The final pricing for the three-year and five-year tranches represented a 25bp tightening from their initial price guidance of 50bp for five years, while the 10-year and 20-year tranches have tightened by 20bp and 10bp, respectively. The MoF’s USD bond yield curve now almost matches that of Japan’s sovereign credit.

Despite macro uncertainties globally, the transaction attracted an order book in excess of US$20 billion during the book-building process. The investor base is highly diversified. In addition to Asian investors, the trade also received strong interest from investors across Europe and US. In terms of types of investors, the offer saw strong demand from banks and central banks.

The ample demand enabled the deal to be priced flat and even inside the secondary levels across the tranches. On the first trading day, the three-year tranche and five-year tranche further tightened by around 7bp.

Buoyed by confidence from its past US dollar issuances, China continued to opt for a Reg-S only trade, a testament to the depth of the Asian US dollar bond market. 

“The combination of short and long-dated tranches, as well as the decision to access both euro and USD, provides a range of useful benchmarks for Chinese entities looking to access global debt markets in the months ahead,” says a senior banker.

“The deal showcased that instead of giving a large issue premium to attract investors, the Ministry of Finance paid more attention to demonstrate its sovereign credit,” says another banker.

The net proceeds from the bonds will be used for general governmental purposes. Bank of China, Bank of Communications, China Construction Bank, China International Capital Corporation, BofA Securities, Crédit Agricole CIB, CTBC Bank, Deutsche Bank, Goldman Sachs, HSBC, J.P. Morgan, Mizuho Securities and Standard Chartered Bank acted as the joint bookrunners and lead managers for the transaction.

First euro bond in 15 years

The euro bond on November 5 is similarly a landmark issue marking the sovereign’s return after an absence of 15 years.
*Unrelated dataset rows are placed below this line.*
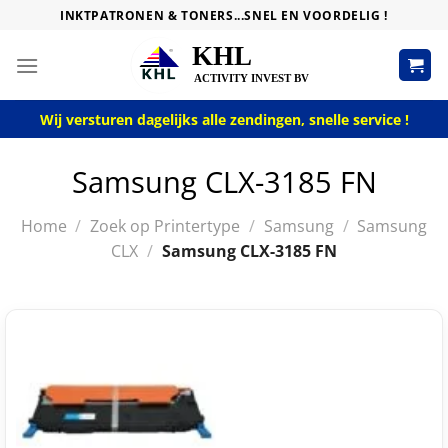
Skip
INKTPATRONEN & TONERS...SNEL EN VOORDELIG !
to
content
Wij versturen dagelijks alle zendingen, snelle service !
Samsung CLX-3185 FN
Home
/
Zoek op Printertype
/
Samsung
/
Samsung
CLX
/
Samsung CLX-3185 FN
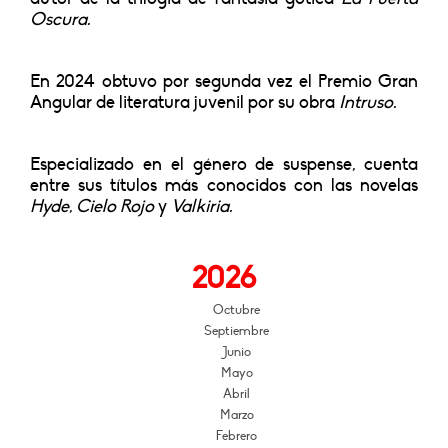
Oscura.
En 2024 obtuvo por segunda vez el Premio Gran
Angular de literatura juvenil por su obra
Intruso.
Especializado en el género de suspense, cuenta
entre sus títulos más conocidos con las novelas
Hyde
,
Cielo Rojo
y
Valkiria.
2026
Octubre
Septiembre
Junio
Mayo
Abril
Marzo
Febrero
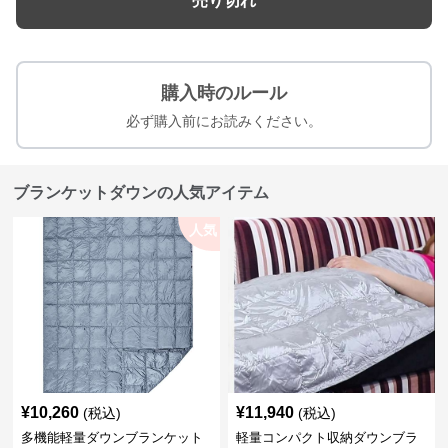
売り切れ
購入時のルール
必ず購入前にお読みください。
ブランケットダウンの人気アイテム
人気
¥
10,260
¥
11,940
(税込)
(税込)
多機能軽量ダウンブランケット
軽量コンパクト収納ダウンブラ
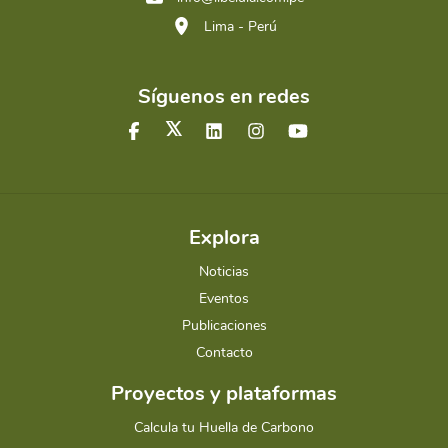
Lima - Perú
Síguenos en redes
Explora
Noticias
Eventos
Publicaciones
Contacto
Proyectos y plataformas
Calcula tu Huella de Carbono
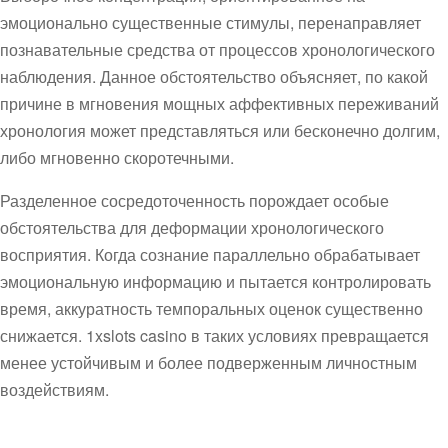
эмоционально существенные стимулы, перенаправляет
познавательные средства от процессов хронологического
наблюдения. Данное обстоятельство объясняет, по какой
причине в мгновения мощных аффективных переживаний
хронология может представляться или бесконечно долгим,
либо мгновенно скоротечными.
Разделенное сосредоточенность порождает особые
обстоятельства для деформации хронологического
восприятия. Когда сознание параллельно обрабатывает
эмоциональную информацию и пытается контролировать
время, аккуратность темпоральных оценок существенно
снижается. 1xslots casino в таких условиях превращается
менее устойчивым и более подверженным личностным
воздействиям.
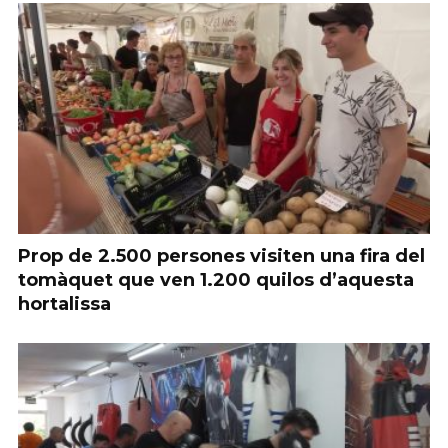
Prop de 2.500 persones visiten una fira del
tomàquet que ven 1.200 quilos d’aquesta
hortalissa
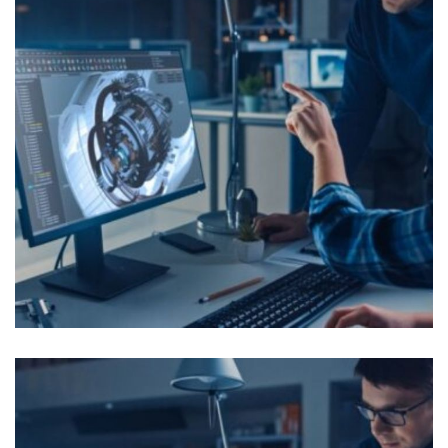
Supplier Performance Manager
OFFRES D'EMPLOI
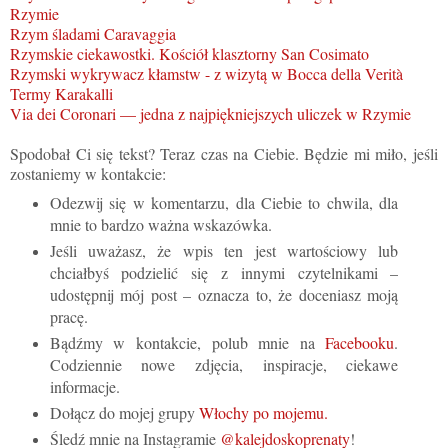
Rzymie
Rzym śladami Caravaggia
Rzymskie ciekawostki. Kościół klasztorny San Cosimato
Rzymski wykrywacz kłamstw - z wizytą w Bocca della Verità
Termy Karakalli
Via dei Coronari — jedna z najpiękniejszych uliczek w Rzymie
Spodobał Ci się tekst? Teraz czas na Ciebie. Będzie mi miło, jeśli
zostaniemy w kontakcie:
Odezwij się w komentarzu, dla Ciebie to chwila, dla
mnie to bardzo ważna wskazówka.
Jeśli uważasz, że wpis ten jest wartościowy lub
chciałbyś podzielić się z innymi czytelnikami –
udostępnij mój post – oznacza to, że doceniasz moją
pracę.
Bądźmy w kontakcie, polub mnie na
Facebooku
.
Codziennie nowe zdjęcia, inspiracje, ciekawe
informacje.
Dołącz do mojej grupy
Włochy po mojemu.
Śledź mnie na Instagramie
@kalejdoskoprenaty
!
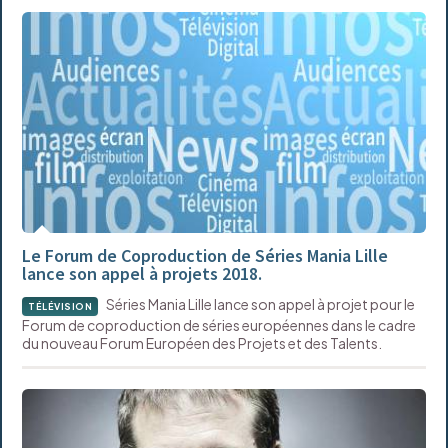
Le Forum de Coproduction de Séries Mania Lille
lance son appel à projets 2018.
Séries Mania Lille lance son appel à projet pour le
TÉLÉVISION
Forum de coproduction de séries européennes dans le cadre
du nouveau Forum Européen des Projets et des Talents.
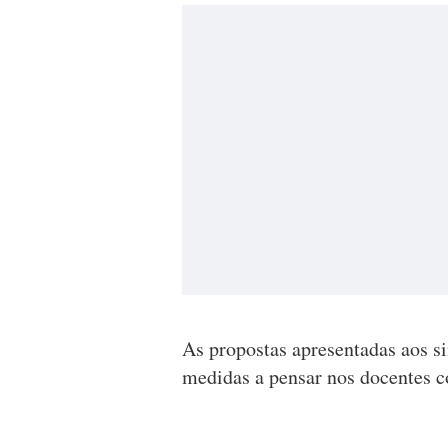
As propostas apresentadas aos 
medidas a pensar nos docentes c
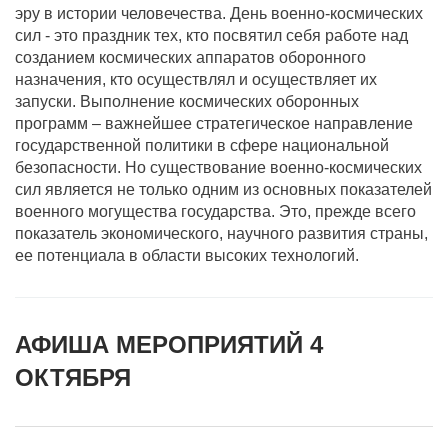
эру в истории человечества. День военно-космических
сил - это праздник тех, кто посвятил себя работе над
созданием космических аппаратов оборонного
назначения, кто осуществлял и осуществляет их
запуски. Выполнение космических оборонных
программ – важнейшее стратегическое направление
государственной политики в сфере национальной
безопасности. Но существование военно-космических
сил является не только одним из основных показателей
военного могущества государства. Это, прежде всего
показатель экономического, научного развития страны,
ее потенциала в области высоких технологий.
АФИША МЕРОПРИЯТИЙ 4
ОКТЯБРЯ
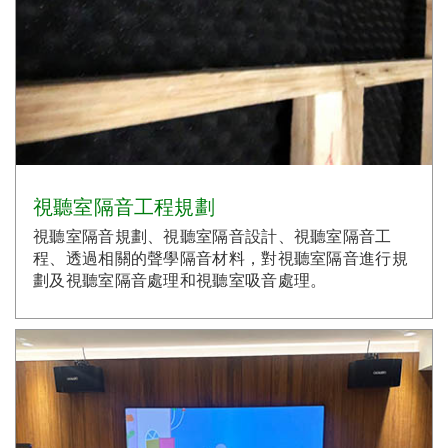
視聽室隔音工程規劃
視聽室隔音規劃、視聽室隔音設計、視聽室隔音工
程、透過相關的聲學隔音材料，對視聽室隔音進行規
劃及視聽室隔音處理和視聽室吸音處理。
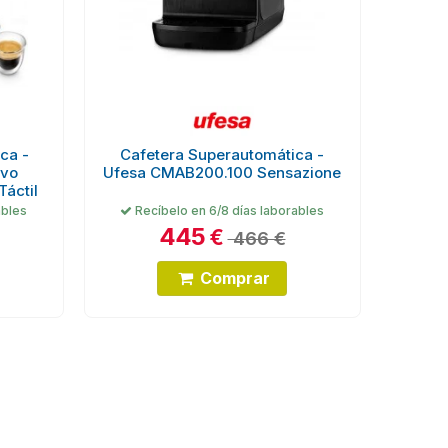
ca -
Cafetera Superautomática -
Evo
Ufesa CMAB200.100 Sensazione
áctil
ables
Recíbelo en 6/8 días laborables
445
€
466 €
Comprar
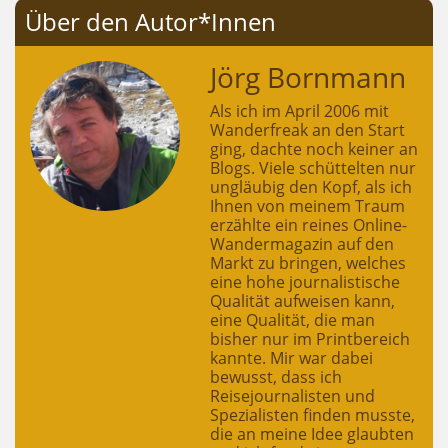
Über den Autor*Innen
Jörg Bornmann
Als ich im April 2006 mit
Wanderfreak an den Start
ging, dachte noch keiner an
Blogs. Viele schüttelten nur
ungläubig den Kopf, als ich
Ihnen von meinem Traum
erzählte ein reines Online-
Wandermagazin auf den
Markt zu bringen, welches
eine hohe journalistische
Qualität aufweisen kann,
eine Qualität, die man
bisher nur im Printbereich
kannte. Mir war dabei
bewusst, dass ich
Reisejournalisten und
Spezialisten finden musste,
die an meine Idee glaubten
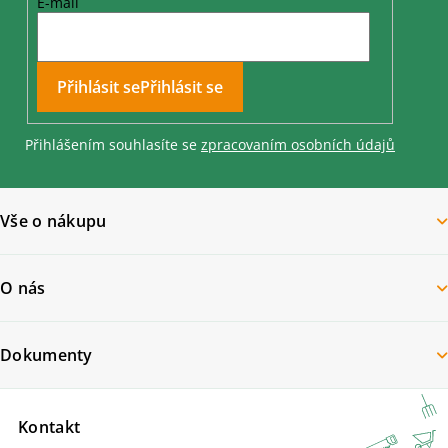
E-mail
Přihlásit se
Přihlášením souhlasíte se
zpracovaním osobních údajů
Vše o nákupu
O nás
Dokumenty
Kontakt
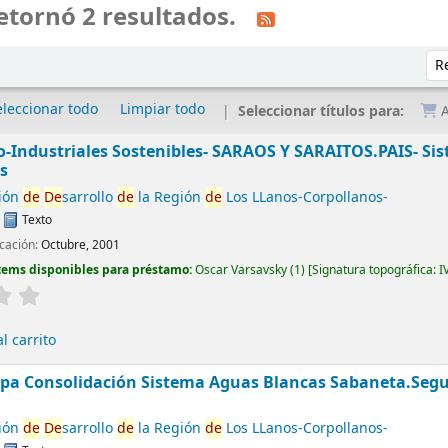
etornó 2 resultados.
Ord
eleccionar todo
Limpiar todo
Seleccionar títulos para:
A
-Industriales Sostenibles- SARAOS Y SARAITOS.PAIS- Si
s
ión
de
De
sarrollo
de
la Región
de
Los LLanos-Corpollanos-
:
Texto
cación:
Octubre, 2001
tems disponibles para préstamo:
Oscar Varsavsky
(1)
Signatura topográfica:
I
l carrito
apa Consolidación Sistema Aguas Blancas Sabaneta.Seg
ión
de
De
sarrollo
de
la Región
de
Los LLanos-Corpollanos-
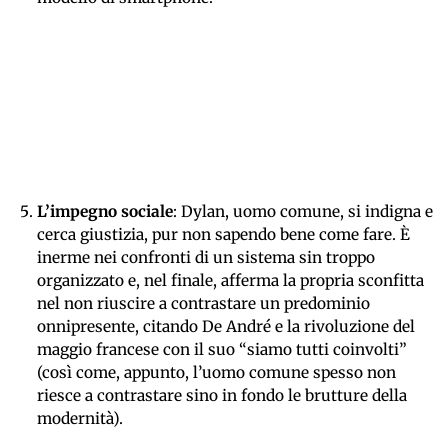
L’impegno sociale
: Dylan, uomo comune, si indigna e
cerca giustizia, pur non sapendo bene come fare. È
inerme nei confronti di un sistema sin troppo
organizzato e, nel finale, afferma la propria sconfitta
nel non riuscire a contrastare un predominio
onnipresente, citando De André e la rivoluzione del
maggio francese con il suo “siamo tutti coinvolti”
(così come, appunto, l’uomo comune spesso non
riesce a contrastare sino in fondo le brutture della
modernità).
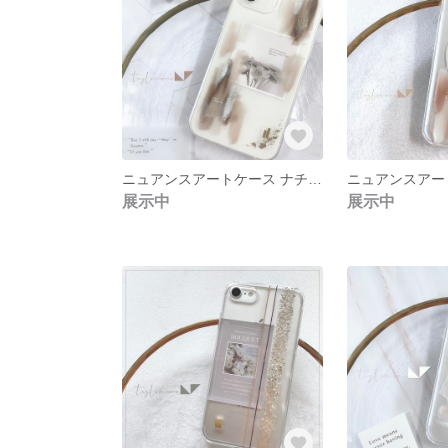
ニュアンスアートケース ナチュラルブラウン
展示中
展示中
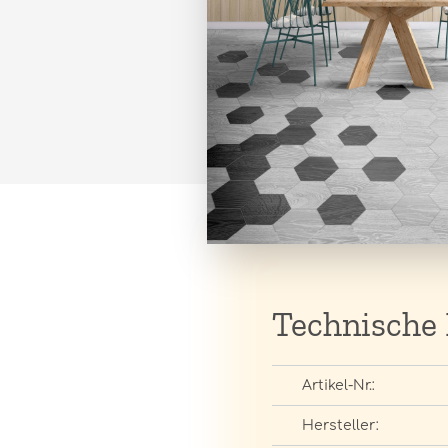
Technische
Artikel-Nr.:
Hersteller:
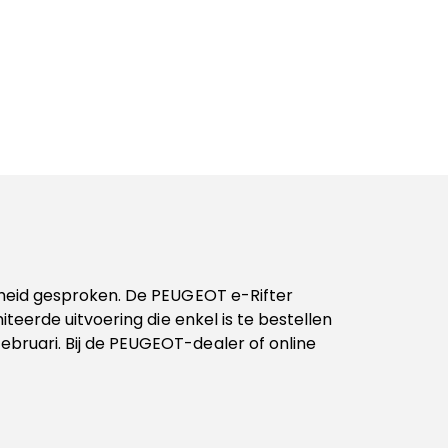
rheid gesproken. De PEUGEOT e-Rifter
miteerde uitvoering die enkel is te bestellen
bruari. Bij de PEUGEOT-dealer of online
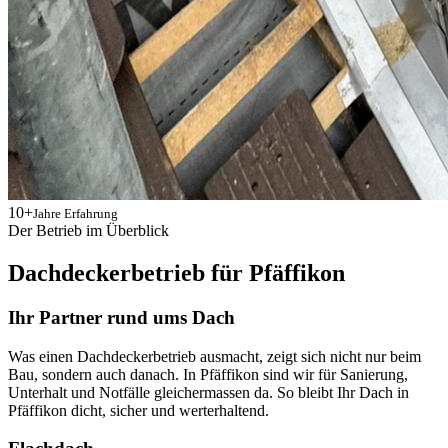
10+
Jahre Erfahrung
Der Betrieb im Überblick
Dachdeckerbetrieb für Pfäffikon
Ihr Partner rund ums Dach
Was einen Dachdeckerbetrieb ausmacht, zeigt sich nicht nur beim
Bau, sondern auch danach. In Pfäffikon sind wir für Sanierung,
Unterhalt und Notfälle gleichermassen da. So bleibt Ihr Dach in
Pfäffikon dicht, sicher und werterhaltend.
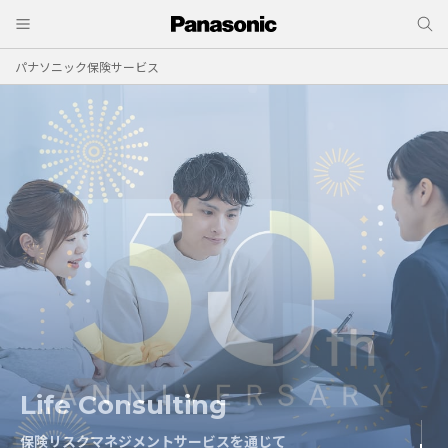
パナソニック保険サービス
Life Consulting
Risk Consulting
保険リスクマネジメントサービスを通じて
保険リスクマネジメントサービスを通じて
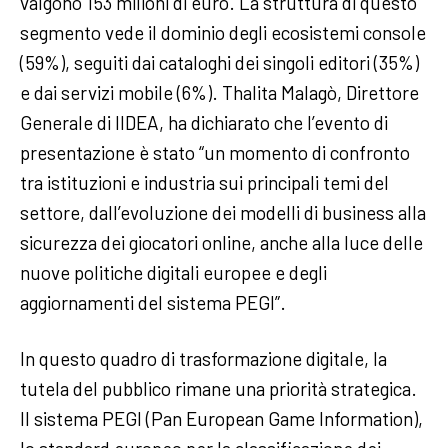
valgono 153 milioni di euro. La struttura di questo
segmento vede il dominio degli ecosistemi console
(59%), seguiti dai cataloghi dei singoli editori (35%)
e dai servizi mobile (6%). Thalita Malagò, Direttore
Generale di IIDEA, ha dichiarato che l’evento di
presentazione è stato “un momento di confronto
tra istituzioni e industria sui principali temi del
settore, dall’evoluzione dei modelli di business alla
sicurezza dei giocatori online, anche alla luce delle
nuove politiche digitali europee e degli
aggiornamenti del sistema PEGI”.
In questo quadro di trasformazione digitale, la
tutela del pubblico rimane una priorità strategica.
Il sistema PEGI (Pan European Game Information),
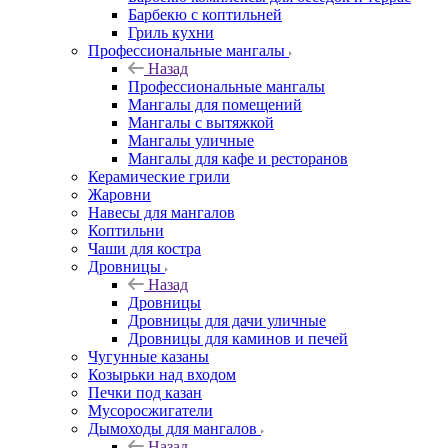
Барбекю с коптильней
Гриль кухни
Профессиональные мангалы
Назад
Профессиональные мангалы
Мангалы для помещений
Мангалы с вытяжкой
Мангалы уличные
Мангалы для кафе и ресторанов
Керамические грили
Жаровни
Навесы для мангалов
Коптильни
Чаши для костра
Дровницы
Назад
Дровницы
Дровницы для дачи уличные
Дровницы для каминов и печей
Чугунные казаны
Козырьки над входом
Печки под казан
Мусоросжигатели
Дымоходы для мангалов
Назад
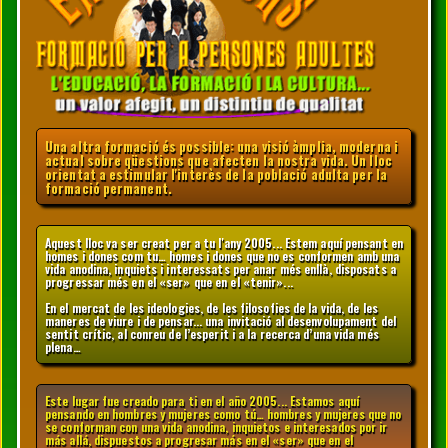
Una altra formació és possible: una visió àmplia, moderna i
actual sobre qüestions que afecten la nostra vida. Un lloc
orientat a estimular l'interès de la població adulta per la
formació permanent.
Aquest lloc va ser creat per a tu l'any 2005... Estem aquí pensant en
homes i dones com tu… homes i dones que no es conformen amb una
vida anodina, inquiets i interessats per anar més enllà, disposats a
progressar més en el «ser» que en el «tenir»...
En el mercat de les ideologies, de les filosofies de la vida, de les
maneres de viure i de pensar... una invitació al desenvolupament del
sentit crític, al conreu de l’esperit i a la recerca d’una vida més
plena…
Este lugar fue creado para ti en el año 2005... Estamos aquí
pensando en hombres y mujeres como tú… hombres y mujeres que no
se conforman con una vida anodina, inquietos e interesados por ir
más allá, dispuestos a progresar más en el «ser» que en el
The rare appearance of China assured a blowout deal, achieving a size totalling four billion euros (US$4.44 billion) in a multi-tranche offering.

The Reg S transaction was priced tightly in all three tranches. The two-billion-euro seven-year tranche was priced at a spread of 30bp over mid-swap while the one-billion-euro 12-year tranche was priced at a spread of 40bp over mid-swap. The final one-billion-euro 20-year tranche was priced at a spread of 58bp over mid-swap.

“The transaction is truly a milestone, setting a benchmark for Chinese issuers in the euro market,” says a senior banker who was involved in the transaction. “We have seen an increasing interest among Chinese corporations in tapping the euro market, given their growing presence in Europe, across investment grade and high yield. The market offers very low interest rates and an unrivalled institutional investor base for long-dated transactions.”

The euro bond issuance garnered close to 20 billion euros worth of demand, from not only dedicated emerging market investors, but also European continental pension funds and insurance names.

The net proceeds from the euro deal will be used by the MoF for general governmental purposes. Bank of China, Bank of Communications, China International Capital Corporation, Bank of America Securities, Citi, Commerzbank, Credit Agricole CIB, Deutsche Bank, HSBC, Societe Generale, Standard Chartered, and UBS acted as joint bookrunners and lead managers.